Auf der kurvigen Straße musste Dorian etwas Tempo zurücknehmen und sie erblickten, eine kleine Raststätte mit einer Tankstelle.
Dorian warf ihr einen fragenden Seitenblick zu, ob er anhalten sollte, doch sie schüttelte energisch den Kopf.
Cordelia sah flüchtig zu der Tankstelle und ihr Herzschlag setzte für einen Moment aus, als sie meinte den Mann zu erkennen, der dort lässig an sein Auto gelehnt, eine Zigarette rauchte.
Rüdiger! Es musste Rüdiger gewesen sein, oder ihre überreizten Nerven spielten ihr einen Streich und sie sah ihn schon in wildfremden Menschen. Beide Möglichkeiten beunruhigten sie.
Wenn sie in Fremden Rüdiger zu sehen glaubte, so hieß es, dass er ihre Gedanken weit mehr beschäftigte, als ihr lieb war. Wenn er es wirklich gewesen war, umso schlimmer. Dann würde er keine Ruhe geben, bis er sie eingeholt und von ihrem Vorhaben abgebracht hatte.
Unruhig rutschte sie auf ihrem Sitz herum.
»Bist du so nervös, wegen Siegbert oder wegen Rüdiger?« Dorians Stimme klang sarkastisch.

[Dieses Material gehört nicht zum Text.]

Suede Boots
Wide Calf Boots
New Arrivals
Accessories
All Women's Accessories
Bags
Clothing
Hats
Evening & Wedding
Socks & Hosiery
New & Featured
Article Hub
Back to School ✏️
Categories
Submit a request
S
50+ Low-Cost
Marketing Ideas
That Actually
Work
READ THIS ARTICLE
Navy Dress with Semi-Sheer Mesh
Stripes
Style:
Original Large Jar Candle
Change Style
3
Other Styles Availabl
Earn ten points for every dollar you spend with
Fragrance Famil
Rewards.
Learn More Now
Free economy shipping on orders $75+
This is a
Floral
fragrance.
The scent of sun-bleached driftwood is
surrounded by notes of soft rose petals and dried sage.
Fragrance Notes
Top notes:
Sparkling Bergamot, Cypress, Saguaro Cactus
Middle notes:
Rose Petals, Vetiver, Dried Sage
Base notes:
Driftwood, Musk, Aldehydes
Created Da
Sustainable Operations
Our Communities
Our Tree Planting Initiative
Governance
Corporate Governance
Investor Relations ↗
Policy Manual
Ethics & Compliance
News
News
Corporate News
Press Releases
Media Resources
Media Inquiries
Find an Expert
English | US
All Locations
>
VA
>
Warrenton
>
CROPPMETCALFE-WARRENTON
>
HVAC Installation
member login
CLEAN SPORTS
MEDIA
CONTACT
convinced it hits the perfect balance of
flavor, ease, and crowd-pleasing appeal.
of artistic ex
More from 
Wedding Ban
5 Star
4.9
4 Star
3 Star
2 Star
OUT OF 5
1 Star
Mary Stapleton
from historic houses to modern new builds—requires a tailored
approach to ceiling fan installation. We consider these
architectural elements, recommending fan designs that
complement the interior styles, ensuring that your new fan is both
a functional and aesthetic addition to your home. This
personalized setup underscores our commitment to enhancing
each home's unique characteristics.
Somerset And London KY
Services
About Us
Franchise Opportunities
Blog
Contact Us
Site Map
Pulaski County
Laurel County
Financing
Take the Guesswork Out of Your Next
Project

Cordelia schluckte und warf ihm einen ängstlichen Blick zu. »Hast du ihn gesehen? War er das eben an der Tankstelle?«
Dorian zuckte lässig die Schultern. »Schon möglich. Ich habe nicht so sehr darauf geachtet und mir ist es auch gleichgültig, ob er es war.«
Cordelia atmete tief ein und wieder aus. Sie hatte seinen tadelnden Unterton bemerkt, wollte jedoch nicht näher darauf eingehen. Sie wusste, dass Dorian ihr die Passion für Rüdiger, den er verabscheute, übel nahm.
Zudem hatte sie sich geschworen Rüdiger zu vergessen. Ihr Stolz verbot ihr jedoch, das ihrem Bruder mitzuteilen. Sie sah keinen Grund, sich zu rechtfertigen.
So fuhren sie schweigend weiter und als die Dämmerung hereinbrach, erreichten sie das kleine Dorf über dem mächtig, dunkel und bedrohlich, das alte baufällige Kloster thronte.